In 'Evaluation' it suggests:

"Consider imaging studies such as renal-bladder ultrasound, plain X ray of KUB and voiding cystourethrography in some circumstances".

Later states:

"Renal bladder ultrasound is typically reserved for children unresponsive to urotherapy unless there is a history of UTI. Consider a lower threshold to perform in male patients due to greater potential for obstructive uropathy or urethral valves."

Expected Bladder capacity (EBC) in children >12ys = 390ml.
Normal Daytime voided volume = 65-150% of EBC. So, low maximum voided volume is <65% of EBC and high is >150% but both exclude the first morning void.

To do bladder measurements on US then bladder volume must be 50-115% of EBC pre-micturition.2

NICE 2010: Bedwetting in Under 19 5

Does not mention US.

EAU Paediatric Urology: 3.10 Day-time lower urinary tract conditions 7

Splits them into:
a) Filling-phase (Storage) dysfunctions
- Detrusor can be over (OAB) or underactive (UAB). Over is more common.
- Over leads to urgency, frequency & urgency incontinence.
- Recurrent UTIs common due to voiding postponement or high pressure in the bladder causing VUR. Often associated with constipation.
- Under tend to have post-void residuals.

b) Voiding-phase (Emptying) dysfunctions
- Incomplete relaxation or contraction of the sphincteric mechanism and pelvic floor muscles.
- Lead to staccato voiding pattern ( continuous urine flow with periodic reductions in flow rate ) or interrupted voiding pattern (unsustained detrusor contractions resulting int infrequent and incomplete voiding with micturitions in fractions ). General title is dysfunctional voiding.
- Associated with increased bladder pressure and PVR.

Does not make recommendation in the end points of the recommendation but in diagnostic evaluation it states:

"The upper urinary tract needs evaluating in children with recurrent infections and dysfunctional voiding".



  1. Richenberg JR, Testicular microlithiasis imaging and follow-up: guidelines of the ESUR scrotal imaging subcommittee. Eur Radiol (2015) 25:323–330 

  2. Fuentes M, Magalhães J, Barroso U Jr. Diagnosis and Management of Bladder Dysfunction in Neurologically Normal Children. Front Pediatr. 2019 Jul 25;7:298. doi: 10.3389/fped.2019.00298. PMID: 31404146; PMCID: PMC6673647. 

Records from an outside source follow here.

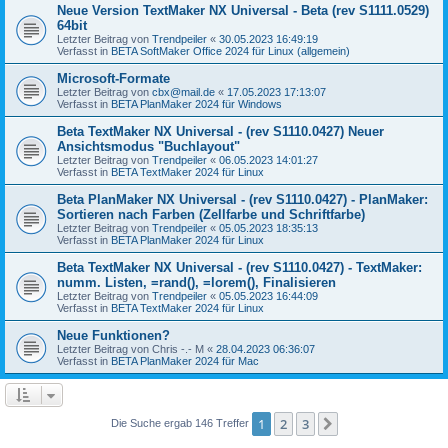
Neue Version TextMaker NX Universal - Beta (rev S1111.0529)
64bit
Letzter Beitrag von
Trendpeiler
«
30.05.2023 16:49:19
Verfasst in
BETA SoftMaker Office 2024 für Linux (allgemein)
Microsoft-Formate
Letzter Beitrag von
cbx@mail.de
«
17.05.2023 17:13:07
Verfasst in
BETA PlanMaker 2024 für Windows
Beta TextMaker NX Universal - (rev S1110.0427) Neuer
Ansichtsmodus "Buchlayout"
Letzter Beitrag von
Trendpeiler
«
06.05.2023 14:01:27
Verfasst in
BETA TextMaker 2024 für Linux
Beta PlanMaker NX Universal - (rev S1110.0427) - PlanMaker:
Sortieren nach Farben (Zellfarbe und Schriftfarbe)
Letzter Beitrag von
Trendpeiler
«
05.05.2023 18:35:13
Verfasst in
BETA PlanMaker 2024 für Linux
Beta TextMaker NX Universal - (rev S1110.0427) - TextMaker:
numm. Listen, =rand(), =lorem(), Finalisieren
Letzter Beitrag von
Trendpeiler
«
05.05.2023 16:44:09
Verfasst in
BETA TextMaker 2024 für Linux
Neue Funktionen?
Letzter Beitrag von
Chris -.- M
«
28.04.2023 06:36:07
Verfasst in
BETA PlanMaker 2024 für Mac
1
2
3
Nächste
Die Suche ergab 146 Treffer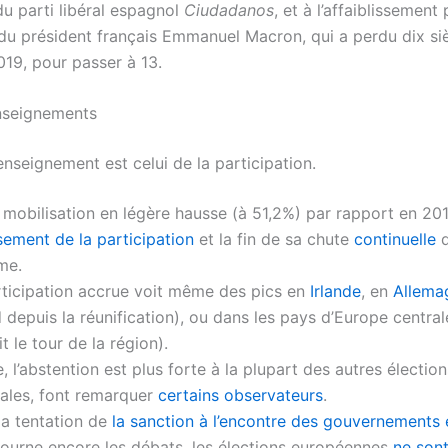
du parti libéral espagnol
Ciudadanos
, et à l’affaiblissemen
n du président français Emmanuel Macron, qui a perdu dix si
019, pour passer à 13.
nseignements
nseignement est celui de la participation.
mobilisation en légère hausse (à 51,2%) par rapport en 20
sement de la participation
et la fin de sa chute
continuelle
d
me.
rticipation accrue voit même des pics en
Irlande
, en
Allema
 depuis la réunification), ou dans les pays d’Europe central
it le tour de la région).
, l’abstention est plus forte à la plupart des autres élection
nales, font remarquer
certains observateurs
.
la tentation de
la sanction à l’encontre des gouvernements 
ourne encore les débats, les élections européennes
ne sont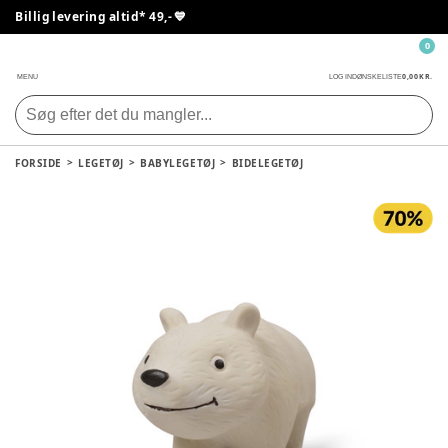
Billig levering altid* 49,- 💙
0
0,00 KR.
MENU
LOG IND
ØNSKELISTE
FORSIDE
LEGETØJ
BABYLEGETØJ
BIDELEGETØJ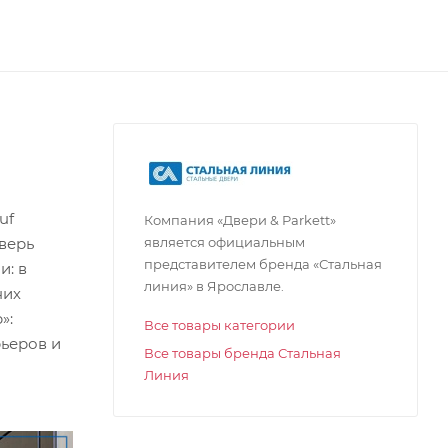
uf
Компания «Двери & Parkett»
является официальным
дверь
представителем бренда «Стальная
и: в
линия» в Ярославле.
них
»:
Все товары категории
ьеров и
Все товары бренда Стальная
Линия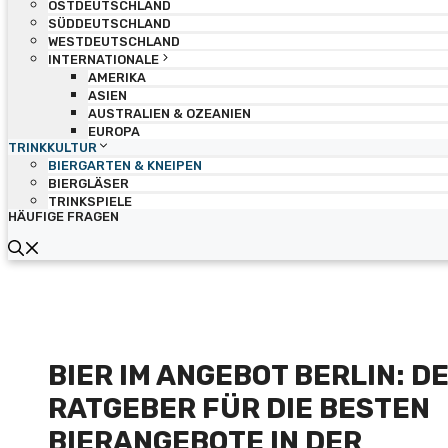
OSTDEUTSCHLAND
SÜDDEUTSCHLAND
WESTDEUTSCHLAND
INTERNATIONALE
AMERIKA
ASIEN
AUSTRALIEN & OZEANIEN
EUROPA
TRINKKULTUR
BIERGARTEN & KNEIPEN
BIERGLÄSER
TRINKSPIELE
HÄUFIGE FRAGEN
BIER IM ANGEBOT BERLIN: DE
RATGEBER FÜR DIE BESTEN
BIERANGEBOTE IN DER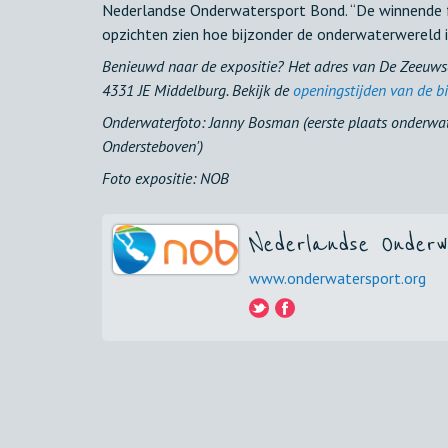
Nederlandse Onderwatersport Bond. “De winnende foto’
opzichten zien hoe bijzonder de onderwaterwereld is
Benieuwd naar de expositie? Het adres van De Zeeuwse
4331 JE Middelburg. Bekijk de
openingstijden van de bi
Onderwaterfoto: Janny Bosman (eerste plaats onderwa
Ondersteboven')
Foto expositie: NOB
Nederlandse Onderw
www.onderwatersport.org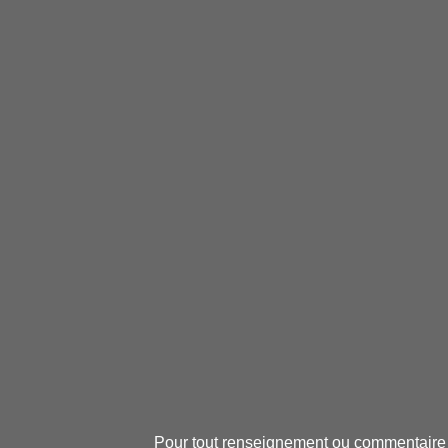
Pour tout renseignement ou commentaire 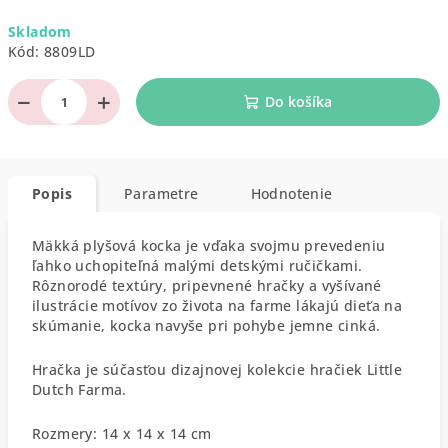
Jednotková
Skladom
cena:
Kód:
8809LD
−
+
Do košíka
Popis
Parametre
Hodnotenie
Mäkká plyšová kocka je vďaka svojmu prevedeniu
ľahko uchopiteľná malými detskými ručičkami.
Rôznorodé textúry, pripevnené hračky a vyšívané
ilustrácie motívov zo života na farme lákajú dieťa na
skúmanie, kocka navyše pri pohybe jemne cinká.
Hračka je súčasťou dizajnovej kolekcie hračiek Little
Dutch Farma.
Rozmery: 14 x 14 x 14 cm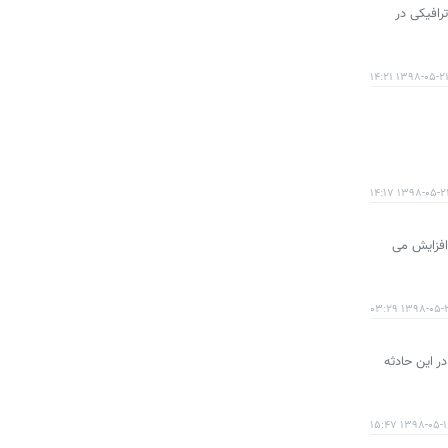
رافیکی در
۱۳۹۸-۰۵-۲۱ ۱۴:۲
۱۳۹۸-۰۵-۲۱ ۱۴:۱
ی آمریکا خواهیم پرداخت که حق بیمه شما را پس از تصادف نزدیک به 50 درصد افزایش می
۱۳۹۸-۰۵-۲۱ ۰۳:
ر این حادثه
۱۳۹۸-۰۵-۱۸ ۱۵: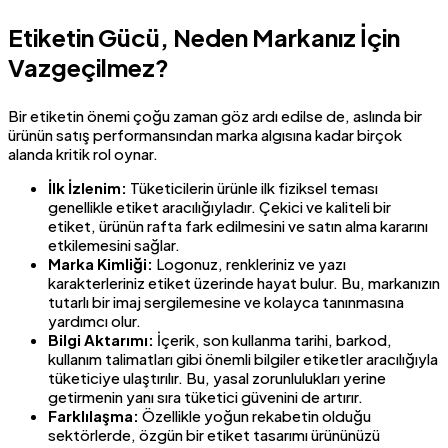
Etiketin Gücü, Neden Markanız İçin
Vazgeçilmez?
Bir etiketin önemi çoğu zaman göz ardı edilse de, aslında bir
ürünün satış performansından marka algısına kadar birçok
alanda kritik rol oynar.
İlk İzlenim:
Tüketicilerin ürünle ilk fiziksel teması
genellikle etiket aracılığıyladır. Çekici ve kaliteli bir
etiket, ürünün rafta fark edilmesini ve satın alma kararını
etkilemesini sağlar.
Marka Kimliği:
Logonuz, renkleriniz ve yazı
karakterleriniz etiket üzerinde hayat bulur. Bu, markanızın
tutarlı bir imaj sergilemesine ve kolayca tanınmasına
yardımcı olur.
Bilgi Aktarımı:
İçerik, son kullanma tarihi, barkod,
kullanım talimatları gibi önemli bilgiler etiketler aracılığıyla
tüketiciye ulaştırılır. Bu, yasal zorunlulukları yerine
getirmenin yanı sıra tüketici güvenini de artırır.
Farklılaşma:
Özellikle yoğun rekabetin olduğu
sektörlerde, özgün bir etiket tasarımı ürününüzü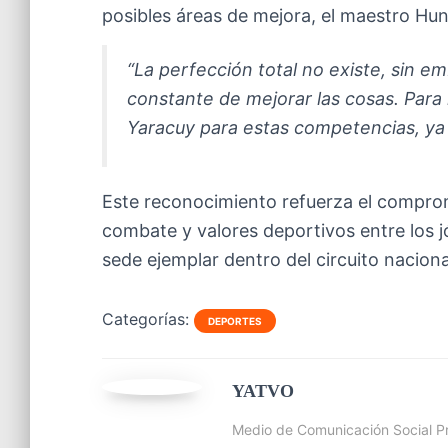
posibles áreas de mejora, el maestro Hu
“La perfección total no existe, sin emb
constante de mejorar las cosas. Para 
Yaracuy para estas competencias, ya 
Este reconocimiento refuerza el comprom
combate y valores deportivos entre los 
sede ejemplar dentro del circuito naciona
Categorías:
DEPORTES
YATVO
Medio de Comunicación Social Pr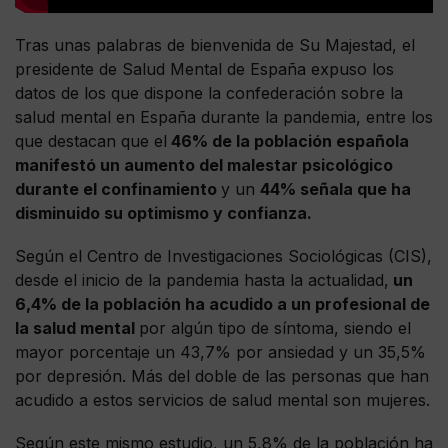
Tras unas palabras de bienvenida de Su Majestad, el
presidente de Salud Mental de España expuso los
datos de los que dispone la confederación sobre la
salud mental en España durante la pandemia, entre los
que destacan que el
46% de la población española
manifestó un aumento del malestar psicológico
durante el confinamiento
y un
44% señala que ha
disminuido su optimismo y confianza.
Según el Centro de Investigaciones Sociológicas (CIS),
desde el inicio de la pandemia hasta la actualidad,
un
6,4% de la población ha acudido a un profesional de
la salud mental
por algún tipo de síntoma, siendo el
mayor porcentaje un 43,7% por ansiedad y un 35,5%
por depresión. Más del doble de las personas que han
acudido a estos servicios de salud mental son mujeres.
Según este mismo estudio, un 5,8% de la población ha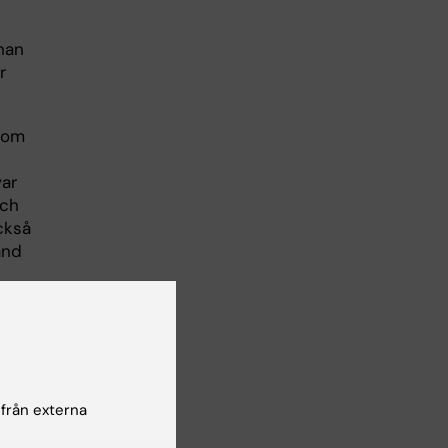
rnan
r
 som
var
och
ckså
and
 men
et
t
 från externa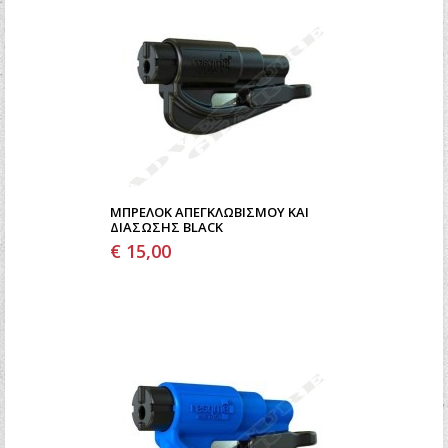
ΜΠΡΕΛΟΚ ΑΠΕΓΚΛΩΒΙΣΜΟΥ ΚΑΙ
ΔΙΑΣΩΣΗΣ BLACK
€ 15,00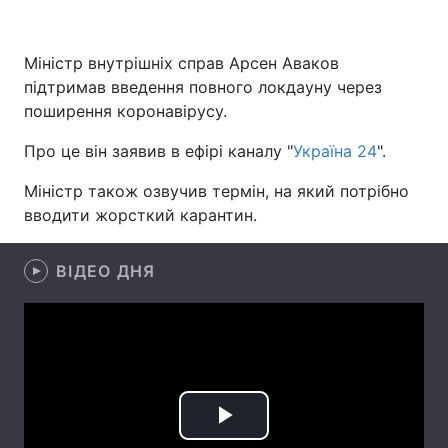
Міністр внутрішніх справ Арсен Аваков
підтримав введення повного локдауну через
Головна
Війна
поширення коронавірусу.
Україна
Політика
Про це він заявив в ефірі каналу "
Україна 24
".
Економіка
Світ
Міністр також озвучив термін, на який потрібно
вводити жорсткий карантин.
Спорт
Наука
Техно і зв'язок
Лайт
ВІДЕО ДНЯ
Зброя
Інциденти
Здоров'я
Туризм
Цікавинки
Погода
Play
Екологія
Регіони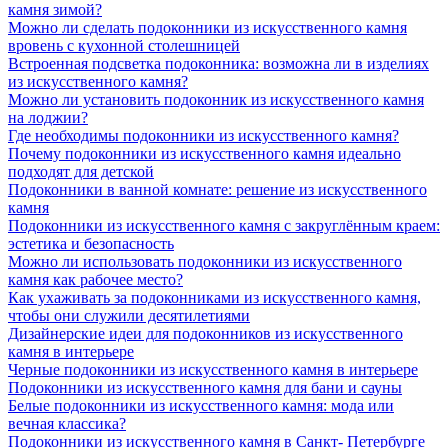
камня зимой?
Можно ли сделать подоконники из искусственного камня
вровень с кухонной столешницей
Встроенная подсветка подоконника: возможна ли в изделиях
из искусственного камня?
Можно ли установить подоконник из искусственного камня
на лоджии?
Где необходимы подоконники из искусственного камня?
Почему подоконники из искусственного камня идеально
подходят для детской
Подоконники в ванной комнате: решение из искусственного
камня
Подоконники из искусственного камня с закруглённым краем:
эстетика и безопасность
Можно ли использовать подоконники из искусственного
камня как рабочее место?
Как ухаживать за подоконниками из искусственного камня,
чтобы они служили десятилетиями
Дизайнерские идеи для подоконников из искусственного
камня в интерьере
Черные подоконники из искусственного камня в интерьере
Подоконники из искусственного камня для бани и сауны
Белые подоконники из искусственного камня: мода или
вечная классика?
Подоконники из искусственного камня в Санкт- Петербурге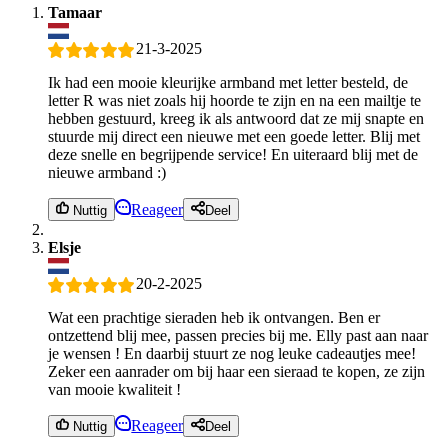
Tamaar
21-3-2025
Ik had een mooie kleurijke armband met letter besteld, de
letter R was niet zoals hij hoorde te zijn en na een mailtje te
hebben gestuurd, kreeg ik als antwoord dat ze mij snapte en
stuurde mij direct een nieuwe met een goede letter. Blij met
deze snelle en begrijpende service! En uiteraard blij met de
nieuwe armband :)
Reageer
Nuttig
Deel
Elsje
20-2-2025
Wat een prachtige sieraden heb ik ontvangen. Ben er
ontzettend blij mee, passen precies bij me. Elly past aan naar
je wensen ! En daarbij stuurt ze nog leuke cadeautjes mee!
Zeker een aanrader om bij haar een sieraad te kopen, ze zijn
van mooie kwaliteit !
Reageer
Nuttig
Deel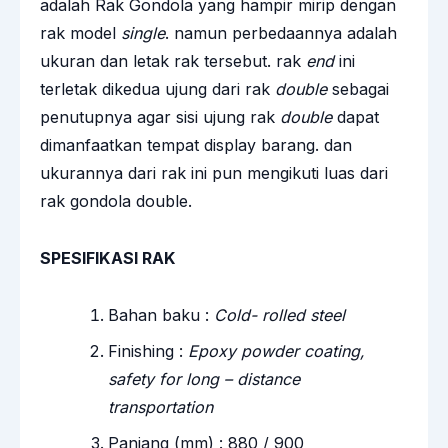
adalah Rak Gondola yang hampir mirip dengan
rak model
single
. namun perbedaannya adalah
ukuran dan letak rak tersebut. rak
end
ini
terletak dikedua ujung dari rak
double
sebagai
penutupnya agar sisi ujung rak
double
dapat
dimanfaatkan tempat display barang. dan
ukurannya dari rak ini pun mengikuti luas dari
rak gondola double.
SPESIFIKASI RAK
Bahan baku :
Cold- rolled steel
Finishing :
Epoxy powder coating,
safety for long – distance
transportation
Panjang (mm) : 880 / 900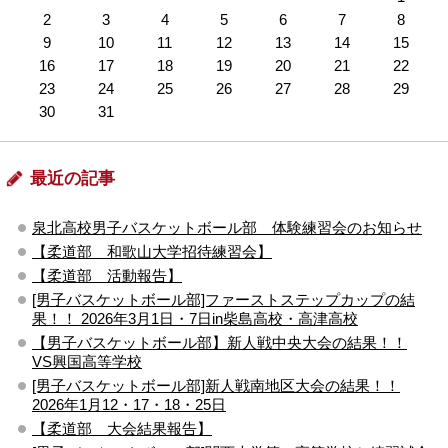
2
3
4
5
6
7
8
9
10
11
12
13
14
15
16
17
18
19
20
21
22
23
24
25
26
27
28
29
30
31
最近の記事
泉北高校男子バスケットボール部 体験練習会のお知らせ
【柔道部 和歌山大学招待練習会】
【柔道部 活動報告】
[男子バスケットボール部]ファーストステップカップの結
果！！ 2026年3月1日・7日in柴島高校・高津高校
【男子バスケットボール部】新人戦中央大会の結果！！
VS興国高等学校
[男子バスケットボール部]新人戦南地区大会の結果！！
2026年1月12・17・18・25日
【柔道部 大会結果報告】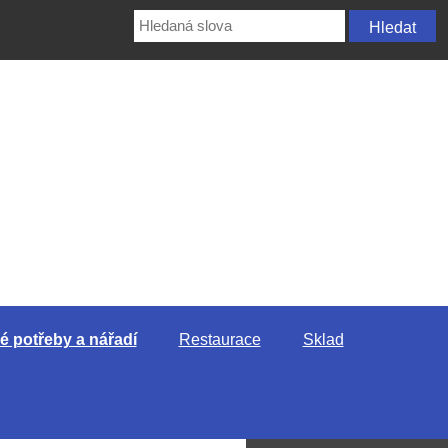
 potřeby a nářadí
Restaurace
Sklad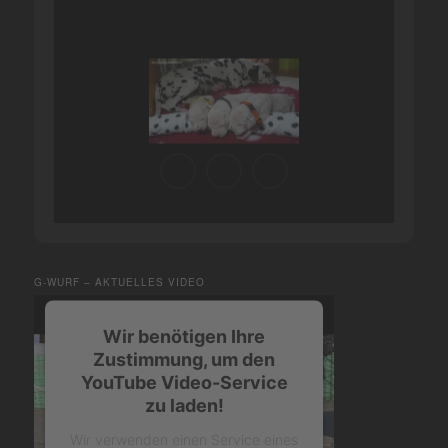
G-WURF – AKTUELLES VIDEO
Wir benötigen Ihre
Zustimmung, um den
YouTube Video-Service
zu laden!
Wir verwenden einen Service eines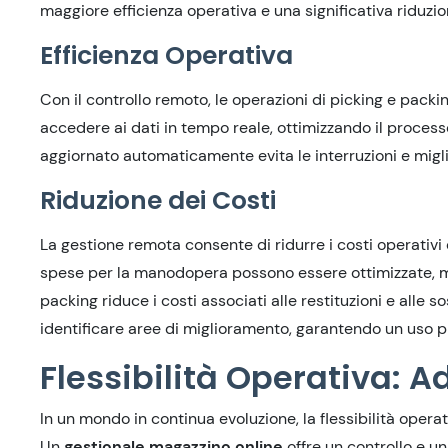
maggiore efficienza operativa e una significativa riduzio
Efficienza Operativa
Con il controllo remoto, le operazioni di picking e pack
accedere ai dati in tempo reale, ottimizzando il processo
aggiornato automaticamente evita le interruzioni e miglio
Riduzione dei Costi
La gestione remota consente di ridurre i costi operativi
spese per la manodopera possono essere ottimizzate, men
packing riduce i costi associati alle restituzioni e alle so
identificare aree di miglioramento, garantendo un uso più
Flessibilità Operativa: 
In un mondo in continua evoluzione, la flessibilità oper
Un
gestionale magazzino online
offre un controllo e un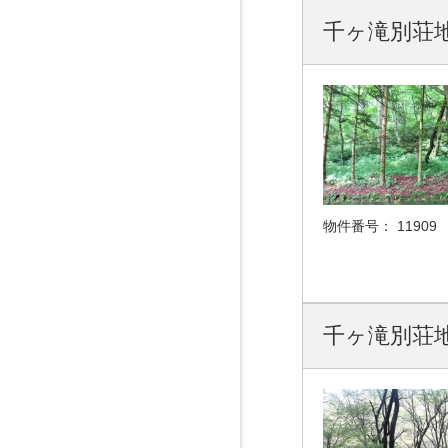
千ヶ滝別荘地 
物件番号：
11909
千ヶ滝別荘地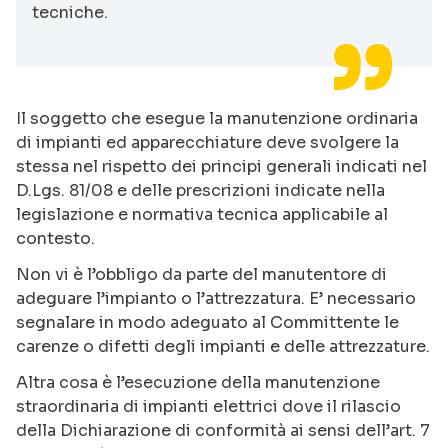
tecniche.
Il soggetto che esegue la manutenzione ordinaria
di impianti ed apparecchiature deve svolgere la
stessa nel rispetto dei principi generali indicati nel
D.Lgs. 81/08 e delle prescrizioni indicate nella
legislazione e normativa tecnica applicabile al
contesto.
Non vi è l’obbligo da parte del manutentore di
adeguare l’impianto o l’attrezzatura. E’ necessario
segnalare in modo adeguato al Committente le
carenze o difetti degli impianti e delle attrezzature.
Altra cosa è l’esecuzione della manutenzione
straordinaria di impianti elettrici dove il rilascio
della Dichiarazione di conformità ai sensi dell’art. 7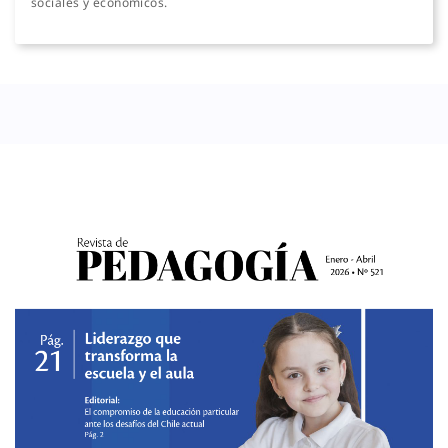
sociales y económicos.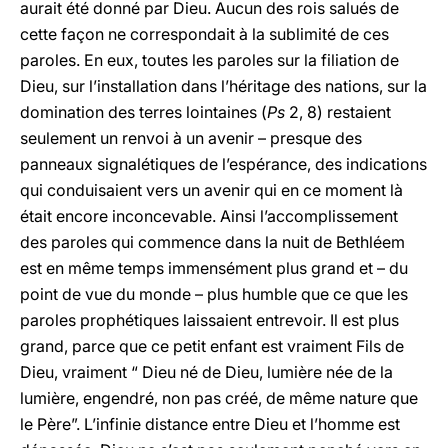
aurait été donné par Dieu. Aucun des rois salués de
cette façon ne correspondait à la sublimité de ces
paroles. En eux, toutes les paroles sur la filiation de
Dieu, sur l’installation dans l’héritage des nations, sur la
domination des terres lointaines (
Ps
2, 8) restaient
seulement un renvoi à un avenir – presque des
panneaux signalétiques de l’espérance, des indications
qui conduisaient vers un avenir qui en ce moment là
était encore inconcevable. Ainsi l’accomplissement
des paroles qui commence dans la nuit de Bethléem
est en même temps immensément plus grand et – du
point de vue du monde – plus humble que ce que les
paroles prophétiques laissaient entrevoir. Il est plus
grand, parce que ce petit enfant est vraiment Fils de
Dieu, vraiment “ Dieu né de Dieu, lumière née de la
lumière, engendré, non pas créé, de même nature que
le Père”. L’infinie distance entre Dieu et l’homme est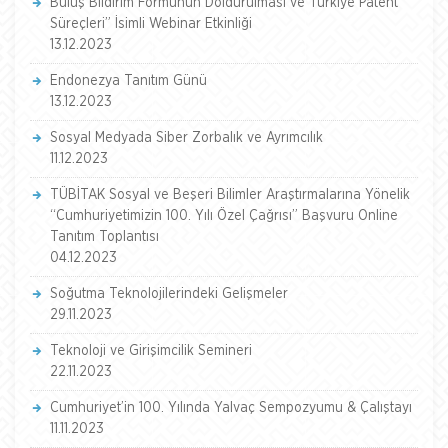
Buluş Bildirim Formunun Doldurulması ve Türkiye Patent
Süreçleri” İsimli Webinar Etkinliği
13.12.2023
Endonezya Tanıtım Günü
13.12.2023
Sosyal Medyada Siber Zorbalık ve Ayrımcılık
11.12.2023
TÜBİTAK Sosyal ve Beşeri Bilimler Araştırmalarına Yönelik
“Cumhuriyetimizin 100. Yılı Özel Çağrısı” Başvuru Online
Tanıtım Toplantısı
04.12.2023
Soğutma Teknolojilerindeki Gelişmeler
29.11.2023
Teknoloji ve Girişimcilik Semineri
22.11.2023
Cumhuriyet’in 100. Yılında Yalvaç Sempozyumu & Çalıştayı
11.11.2023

  3. https://www.dynamed.com/condition/daytime-voiding-disorders-in-children-non-neurogenic 

  4. Assessment of Childhood Daytime Urinary Incontinence. https://www.piernetwork.org/daytime-incontinence.html 

  5. https://www.nice.org.uk/guidance/cg111 "Bedwetting in under 19s" 

  6. https://uroweb.org/guideline/paediatric-urology/ 

  7. https://uroweb.org/guideline/paediatric-urology/ 

  8. Nguyen HT et al, Multidisciplinary consensus on the classification of prenatal and postnatal urinary tract dilation (UTD classification system). J Ped Uro 10 (2014), 982-999. In papers. 

  9. https://www.irefer.org.uk/guidelines 

  10. https://www.nice.org.uk/guidance/cg54 

  11. https://www.nice.org.uk/guidance/ng224 

  12. Pei Y et al. Unified criteria for ultrasonographic diagnosis of ADPKD J Am Soc Nephrol . 2009 Jan;20(1):205-12. doi: 10.1681/ASN.2008050507. Epub 2008 Oct 22.